Barriers to Quality at Wikipedia (and potentially other Wiki projects)

No, there's not a way to set it up so that only additive content is allowed. Wikis are about allowing people to edit and not restricting editing. They're about the community as a whole writing a better article than one person.  :)

~Philippe (WMF)00:19, 3 December 2009

Philippe

I do understand how wiki's work. I am trying to understand if Wiki's can be used as additive discussion boards where the information is better organized and easier to load, i.e. less computer resource intensive, and thus perhaps more productive that the LT type of forum.

It has been tossed around that content may need to be locked at some point after it is authored and edited. That led me to believe that a strategic planning wiki may have the capability of being partially locked and being edited.

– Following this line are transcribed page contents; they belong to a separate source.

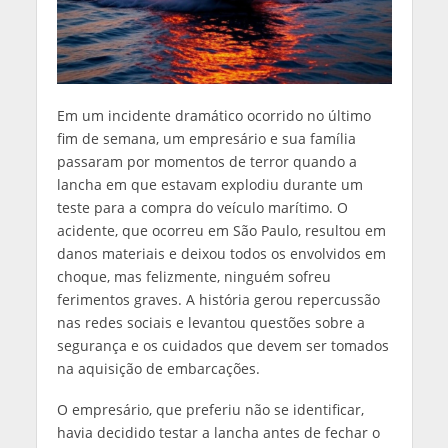
Em um incidente dramático ocorrido no último
fim de semana, um empresário e sua família
passaram por momentos de terror quando a
lancha em que estavam explodiu durante um
teste para a compra do veículo marítimo. O
acidente, que ocorreu em São Paulo, resultou em
danos materiais e deixou todos os envolvidos em
choque, mas felizmente, ninguém sofreu
ferimentos graves. A história gerou repercussão
nas redes sociais e levantou questões sobre a
segurança e os cuidados que devem ser tomados
na aquisição de embarcações.
O empresário, que preferiu não se identificar,
havia decidido testar a lancha antes de fechar o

The point of the type of wiki I am talking about IS about MANY people contributing. I think you are not understanding what I have been proposing. If someone can contribute, like on LT, but the content is then uneditable, the wiki/LT becomes a cummulative "idea sheet" rather than a place where someone posts an idea and it might disappear or become changed because someone did not agree, did not like it or wanted to refine it. to How about, instead of editing capabilities on a strategy wiki, people could comment on that in an outline level on a wiki? that would take away the ponderous nature of LT that many of us are not liking and would allow us to better organize and more easily organize our thoughts. It would also leave a "trail" that was not in history, making it easier for non-wiki-warriors to see all the information without reading through code.

I am TRYING to put in place some procedures right here and now to test their usability prior to making recommendations of new ways to work to improve quality on Wikipedia. It seems to me that this would be a really good place to try some things out. I would really like to start seeing people thinking outside the box, as cliche as that is, to put themselves in other peoples' shoes to get a better understanding of what the non-wiki-warrior experience is like and how we might improve the experience to attract and retain those Wikipedia NEEDS to progress.

I am identifying a problem I keep running into. Wikipedia wants contributions, it wants strategic reocmmendations, it wants us to work to make things better. But it seems that every time I propose something that isnt currently part of the Wikipedia culture or might be an experiment someone pushes back at me and says "no, that isnt the way we do it here." Well if what Wikipedia DID HERE was so successful then we wouldnt be having these strategic task forces. So how about someone says YES to me once in a while instead of NO. I am very tired of hearing NO. I am just like all of the other new users who get "pissed off" on Wikipedia. After a while of hearing NO I will start to think that my contributions have no value, that the system really isnt interested in change and that Wikipedia is just a bunch of young single guys with nothing better to do that to write content for an encyclopedia whose approach and interface is already outdated. The fact that I have to get outraged is not a good sign. Outrage is NOT my M.O. it is what i USE to push appropriate change.

If I am going to get outraged, I can meet with Mayor Heidi Davidson about not enough handicapped parking spaces in Athens and my time might be better spent.

Please do nor write me any placating emails or posts. DO SOMETHING ABOUT the fact that it seems all I am hearing is NO's.

And by the way, I still assert that you do not give an otherwise untested technology, i.e. LT, which is time consuming, clunky and inappropriate, to a strategic group charged with fixing things. I don't think it is an issue of "eating our own dog food." I think it is an issue of if you want a quarterback to do a good job, you give him good shoes and good gloves. It just took 30 seconds for LT to give me a page preview.

Bhneihouse15:24, 3 December 2009

btw, I just waited another forty seconds for the page to save and refresh from adding the prior post. I am on a Dell Mini 10 which is my road warrior take anywhere laptop, lightweight, incredible battery life. This is the future. Smaller, less powerful computers, rather than larger more powerful computers. How can/does Wikipedia satisfy the Quality needs of users who are not using dual or quad processor systems with a ton of RAM? Why should I have to wait almost a minute for a page refresh on a project where I am contributing as a volunteer? What incentive to do I have to continue to work when the actual process of contributing is so cumbersome it makes me want to shut my computer and get a cup of coffee?

Someone say YES, that this issue matters, and fix it so we can have a more effective platform to contribute on.